Well this fancy fellow, always addressed by his full moniker The Cactus Bastard, can be in a story in today's age or back in the good 'ol Nazi bashing 40s. (either way he is on the hunt for Nazis, even if they don't presently exist) He has a history of sidekicks, as they are incredibly expendable in his line of work, but each one's death warrants an over the top dramatic proclamation of Cactus Bastard's inner pain, raising an angered fist to the sky - at such a God that would condemn him so. One such example is The Helmet Kid whose only protection is a steel helmet as all villains would prefer to shoot minors in the head.
Also The Cactus Bastard has his own cavalcade of rouges and scoundrels to deal with. One such man is The Frog, loosely based on Christopher Walken. Another is one of seven deadly assassins, Doc.

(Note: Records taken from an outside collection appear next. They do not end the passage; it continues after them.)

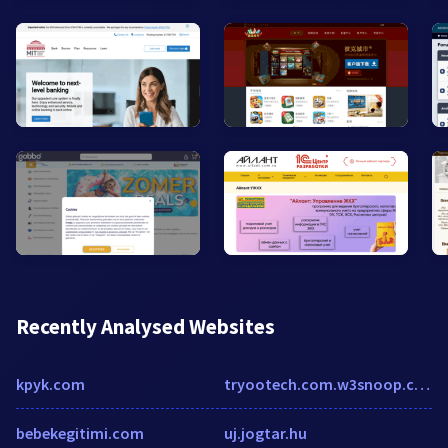
Recently Analysed Websites
kpyk.com
tryootech.com.w3snoop.com
bebekegitimi.com
uj.jogtar.hu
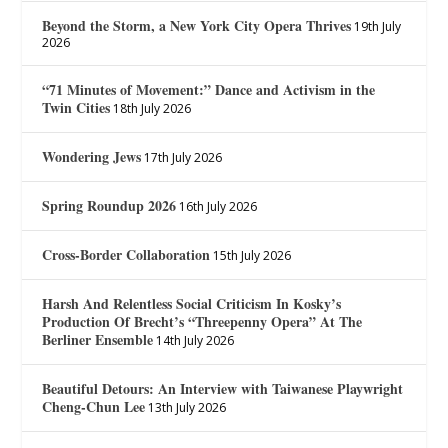
Beyond the Storm, a New York City Opera Thrives
19th July
2026
“71 Minutes of Movement:” Dance and Activism in the
Twin Cities
18th July 2026
Wondering Jews
17th July 2026
Spring Roundup 2026
16th July 2026
Cross-Border Collaboration
15th July 2026
Harsh And Relentless Social Criticism In Kosky’s
Production Of Brecht’s “Threepenny Opera” At The
Berliner Ensemble
14th July 2026
Beautiful Detours: An Interview with Taiwanese Playwright
Cheng-Chun Lee
13th July 2026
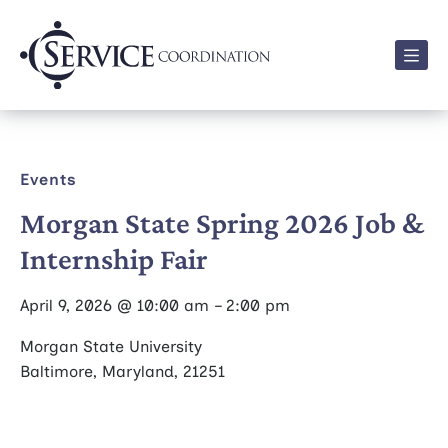
Men
Events
Morgan State Spring 2026 Job &
Internship Fair
April 9, 2026 @ 10:00 am – 2:00 pm
Morgan State University
Baltimore, Maryland, 21251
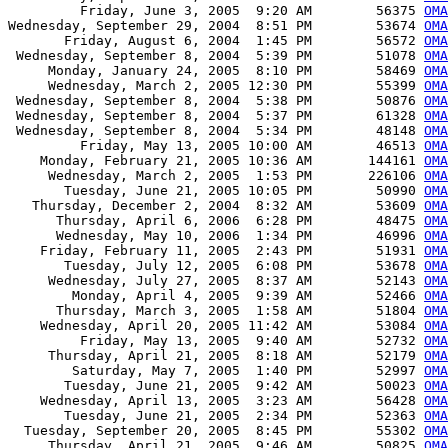
         Friday, June 3, 2005  9:20 AM        56375 
OMA
Wednesday, September 29, 2004  8:51 PM        53674 
OMA
       Friday, August 6, 2004  1:45 PM        56572 
OMA
 Wednesday, September 8, 2004  5:39 PM        51078 
OMA
     Monday, January 24, 2005  8:10 PM        58469 
OMA
     Wednesday, March 2, 2005 12:30 PM        55399 
OMA
 Wednesday, September 8, 2004  5:38 PM        50876 
OMA
 Wednesday, September 8, 2004  5:37 PM        61328 
OMA
 Wednesday, September 8, 2004  5:34 PM        48148 
OMA
         Friday, May 13, 2005 10:00 AM        46513 
OMA
    Monday, February 21, 2005 10:36 AM       144161 
OMA
     Wednesday, March 2, 2005  1:53 PM       226106 
OMA
       Tuesday, June 21, 2005 10:05 PM        50990 
OMA
   Thursday, December 2, 2004  8:32 AM        53609 
OMA
      Thursday, April 6, 2006  6:28 PM        48475 
OMA
      Wednesday, May 10, 2006  1:34 PM        46996 
OMA
    Friday, February 11, 2005  2:43 PM        51931 
OMA
       Tuesday, July 12, 2005  6:08 PM        53678 
OMA
     Wednesday, July 27, 2005  8:37 AM        52143 
OMA
        Monday, April 4, 2005  9:39 AM        52466 
OMA
      Thursday, March 3, 2005  1:58 AM        51804 
OMA
    Wednesday, April 20, 2005 11:42 AM        53084 
OMA
         Friday, May 13, 2005  9:40 AM        52732 
OMA
     Thursday, April 21, 2005  8:18 AM        52179 
OMA
        Saturday, May 7, 2005  1:40 PM        52997 
OMA
       Tuesday, June 21, 2005  9:42 AM        50023 
OMA
    Wednesday, April 13, 2005  3:23 AM        56428 
OMA
       Tuesday, June 21, 2005  2:34 PM        52363 
OMA
  Tuesday, September 20, 2005  8:45 PM        55302 
OMA
     Thursday, April 21, 2005  9:46 AM        50825 
OMA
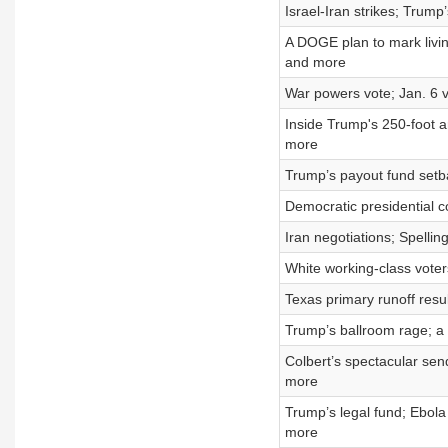
Israel-Iran strikes; Trum
A DOGE plan to mark livin
and more
War powers vote; Jan. 6
Inside Trump's 250-foot ar
more
Trump’s payout fund setba
Democratic presidential co
Iran negotiations; Spelli
White working-class voter
Texas primary runoff resu
Trump’s ballroom rage; a 
Colbert’s spectacular sen
more
Trump’s legal fund; Ebola
more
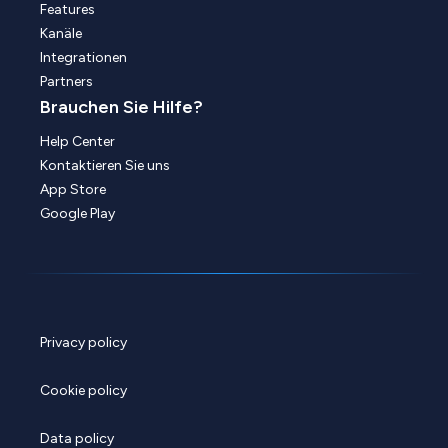
Features
Kanäle
Integrationen
Partners
Brauchen Sie Hilfe?
Help Center
Kontaktieren Sie uns
App Store
Google Play
Privacy policy
Cookie policy
Data policy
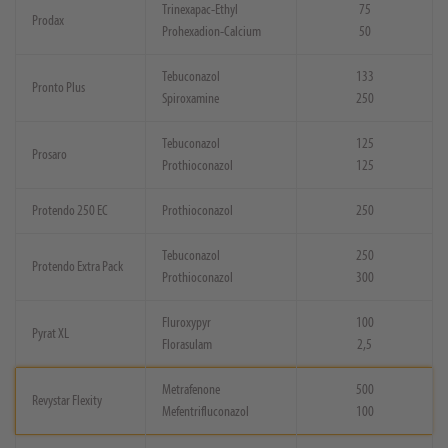
Trinexapac-Ethyl
75
Prodax
Prohexadion-Calcium
50
Tebuconazol
133
Pronto Plus
Spiroxamine
250
Tebuconazol
125
Prosaro
Prothioconazol
125
Protendo 250 EC
Prothioconazol
250
Tebuconazol
250
Protendo Extra Pack
Prothioconazol
300
Fluroxypyr
100
Pyrat XL
Florasulam
2,5
Metrafenone
500
Revystar Flexity
Mefentrifluconazol
100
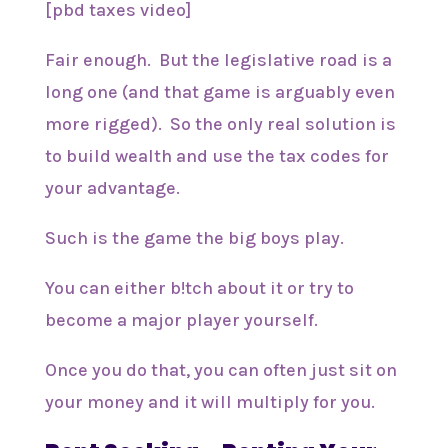
[pbd taxes video]
Fair enough. But the legislative road is a
long one (and that game is arguably even
more rigged). So the only real solution is
to build wealth and use the tax codes for
your advantage.
Such is the game the big boys play.
You can either b!tch about it or try to
become a major player yourself.
Once you do that, you can often just sit on
your money and it will multiply for you.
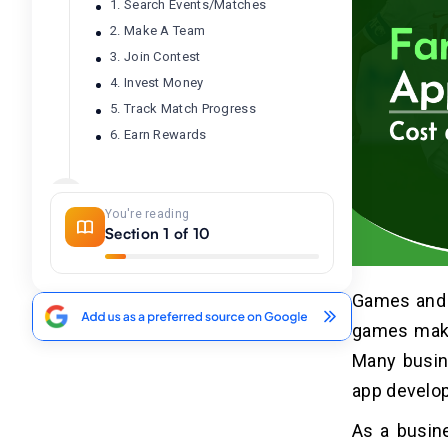
1. Search Events/Matches
2. Make A Team
3. Join Contest
4. Invest Money
5. Track Match Progress
6. Earn Rewards
Factors That Affect Fantasy
04
Sports App Development Cost
You're reading
Section 1 of 10
1. App Platform
2. App Features
Games and s
3. Tech Stack
4. Location of Developers
games make 
5. Type of Sports App
Many busine
6. App Maintenance
app develo
As a busine
Cost to Develop Fantasy Sports
05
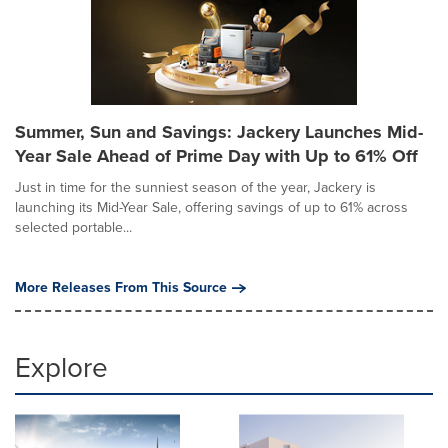
Summer, Sun and Savings: Jackery Launches Mid-
Year Sale Ahead of Prime Day with Up to 61% Off
Just in time for the sunniest season of the year, Jackery is
launching its Mid-Year Sale, offering savings of up to 61% across
selected portable...
More Releases From This Source
Explore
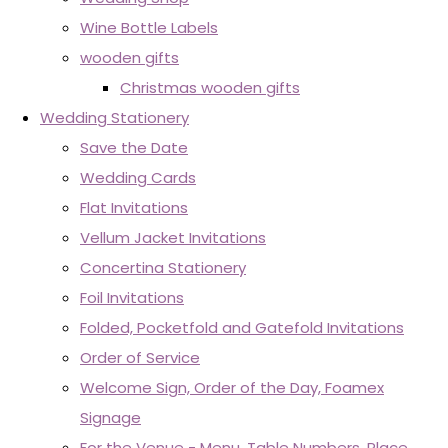
Wine Bottle Labels
wooden gifts
Christmas wooden gifts
Wedding Stationery
Save the Date
Wedding Cards
Flat Invitations
Vellum Jacket Invitations
Concertina Stationery
Foil Invitations
Folded, Pocketfold and Gatefold Invitations
Order of Service
Welcome Sign, Order of the Day, Foamex
Signage
For the Venue - Menu, Table Numbers, Place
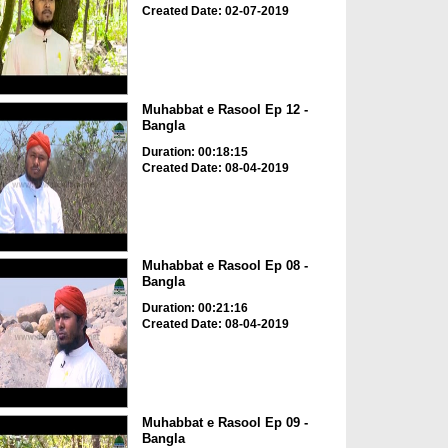
Created Date: 02-07-2019
Muhabbat e Rasool Ep 12 -
Bangla
Duration: 00:18:15
Created Date: 08-04-2019
Muhabbat e Rasool Ep 08 -
Bangla
Duration: 00:21:16
Created Date: 08-04-2019
Muhabbat e Rasool Ep 09 -
Bangla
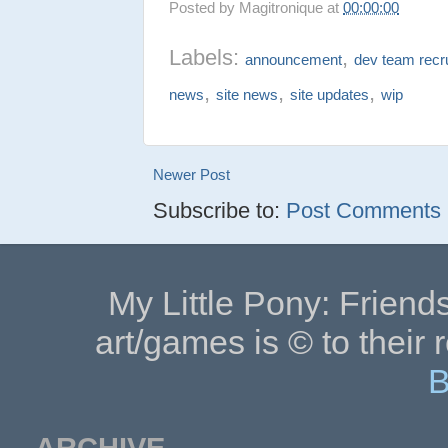
Posted by
Magitronique
at
00:00:00
Labels:
,
announcement
dev team recr
,
,
,
news
site news
site updates
wip
Newer Post
Subscribe to:
Post Comments (
My Little Pony: Friends
art/games is © to their 
B
ARCHIVE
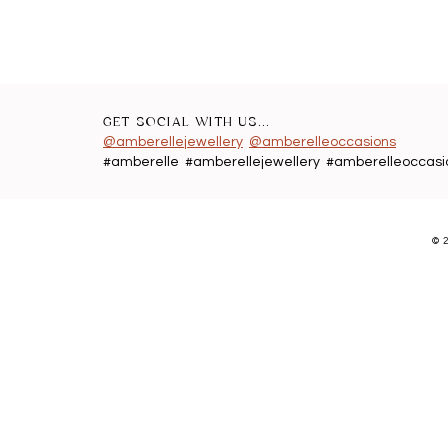
GET SOCIAL WITH US...
@amberellejewellery
@amberelleoccasions
#amberelle #amberellejewellery #amberelleoccasi
©
2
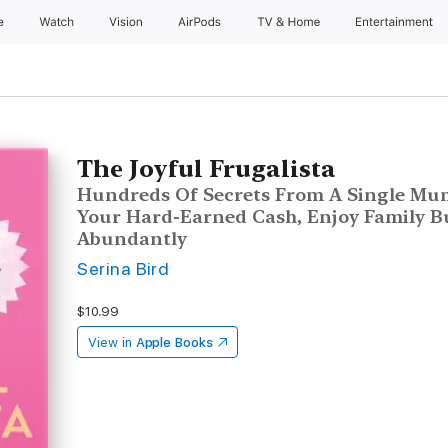
e
Watch
Vision
AirPods
TV & Home
Entertainment
The Joyful Frugalista
Hundreds Of Secrets From A Single Mum
Your Hard-Earned Cash, Enjoy Family B
Abundantly
Serina Bird
$10.99
View in
Apple Books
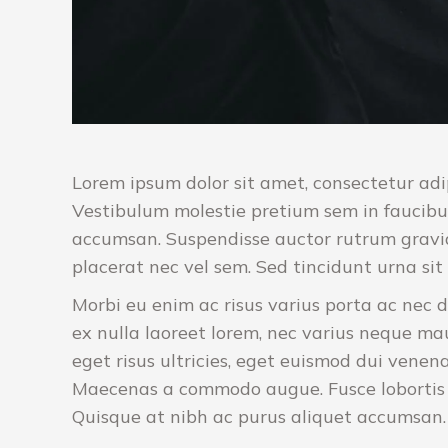
Lorem ipsum dolor sit amet, consectetur adip
Vestibulum molestie pretium sem in faucibu
accumsan. Suspendisse auctor rutrum gravid
placerat nec vel sem. Sed tincidunt urna s
Morbi eu enim ac risus varius porta ac nec d
ex nulla laoreet lorem, nec varius neque ma
eget risus ultricies, eget euismod dui venena
Maecenas a commodo augue. Fusce lobortis u
Quisque at nibh ac purus aliquet accumsan. In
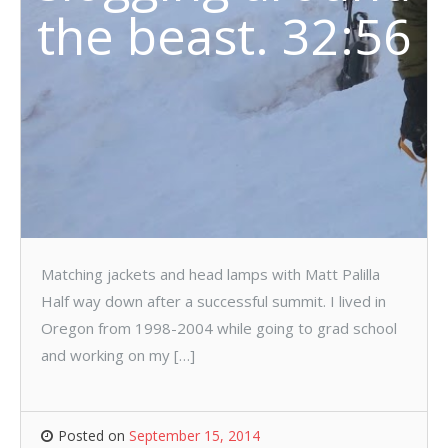
the beast. 32:56
Matching jackets and head lamps with Matt Palilla
Half way down after a successful summit. I lived in
Oregon from 1998-2004 while going to grad school
and working on my […]
Posted on
September 15, 2014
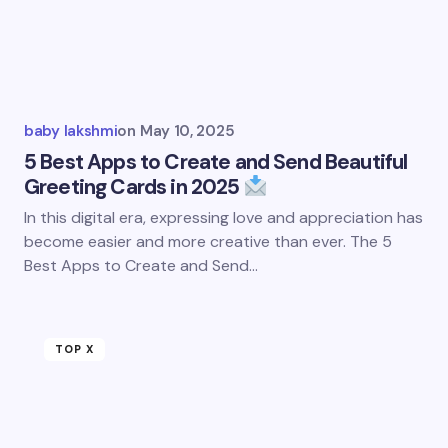
baby lakshmi
on
May 10, 2025
5 Best Apps to Create and Send Beautiful
Greeting Cards in 2025
In this digital era, expressing love and appreciation has
become easier and more creative than ever. The 5
Best Apps to Create and Send…
TOP X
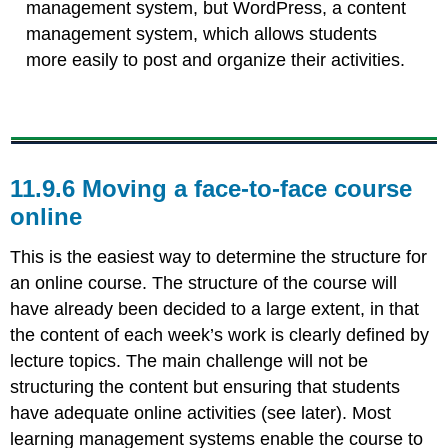
management system, but WordPress, a content
management system, which allows students
more easily to post and organize their activities.
11.9.6 Moving a face-to-face course
online
This is the easiest way to determine the structure for
an online course. The structure of the course will
have already been decided to a large extent, in that
the content of each week’s work is clearly defined by
lecture topics. The main challenge will not be
structuring the content but ensuring that students
have adequate online activities (see later). Most
learning management systems enable the course to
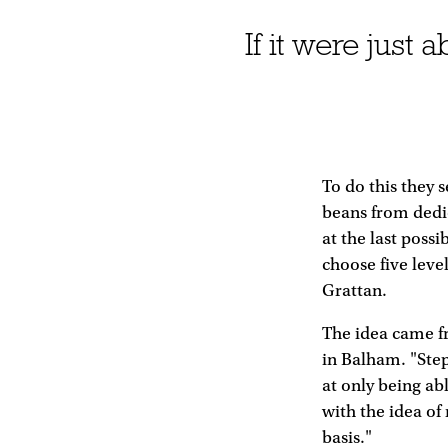
If it were jus
To do this they 
beans from dedic
at the last pos
choose five leve
Grattan.
The idea came f
in Balham. "Ste
at only being ab
with the idea of
basis."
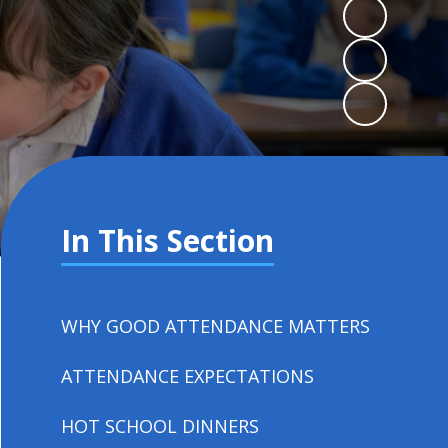
In This Section
WHY GOOD ATTENDANCE MATTERS
ATTENDANCE EXPECTATIONS
HOT SCHOOL DINNERS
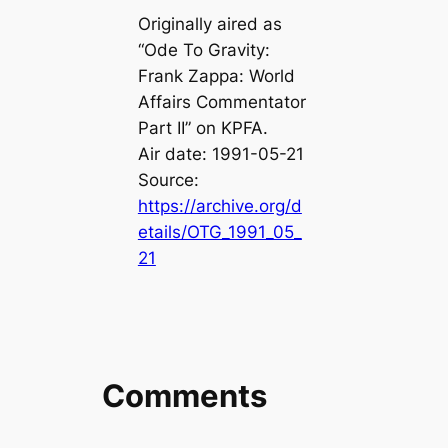
Originally aired as
“Ode To Gravity:
Frank Zappa: World
Affairs Commentator
Part II” on KPFA.
Air date: 1991-05-21
Source:
https://archive.org/d
etails/OTG_1991_05_
21
Comments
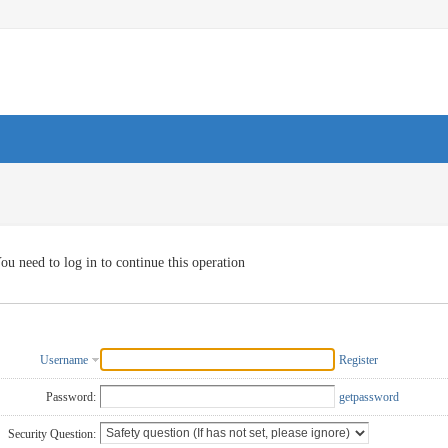
ou need to log in to continue this operation
Username
Register
Password:
getpassword
Security Question:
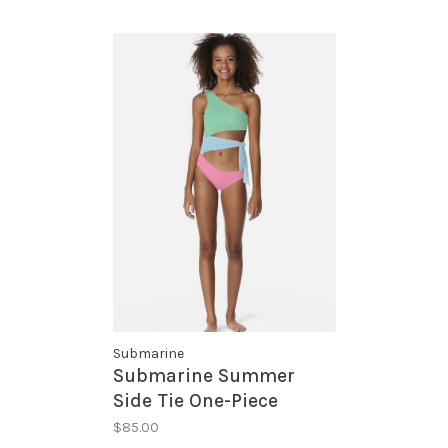
Submarine
Submarine Summer
Side Tie One-Piece
$85.00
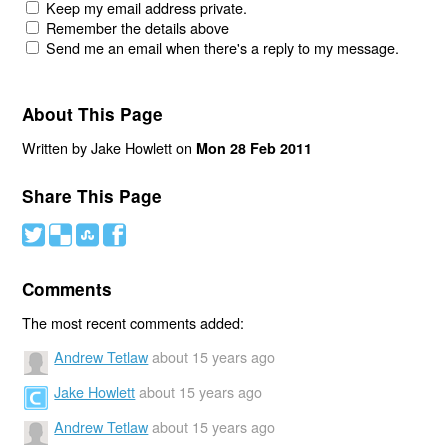
Keep my email address private.
Remember the details above
Send me an email when there's a reply to my message.
About This Page
Written by Jake Howlett on
Mon 28 Feb 2011
Share This Page
#
(
)
'
Comments
The most recent comments added:
Andrew Tetlaw
about 15 years ago
Jake Howlett
about 15 years ago
Andrew Tetlaw
about 15 years ago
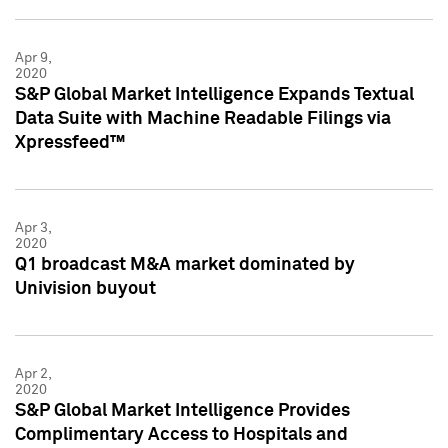
Apr 9,
2020
S&P Global Market Intelligence Expands Textual
Data Suite with Machine Readable Filings via
Xpressfeed™
Apr 3,
2020
Q1 broadcast M&A market dominated by
Univision buyout
Apr 2,
2020
S&P Global Market Intelligence Provides
Complimentary Access to Hospitals and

If you're curious about the thing on his arm, that is his cactus sleeve. It shields him from bullets, and when it is shot at, needles break off and spew forth toward the revolverer. There are also several cacti balls to grapple onto various ledges and so on. Also he has a gun, because in my opinion not enough campy heroes have revolvers. Imagine all the time super man would save if he simply caught the guns thrown at him, and just flinch the gun through the badguy's head. Crime would not exist, crime would be dead with major head wounds.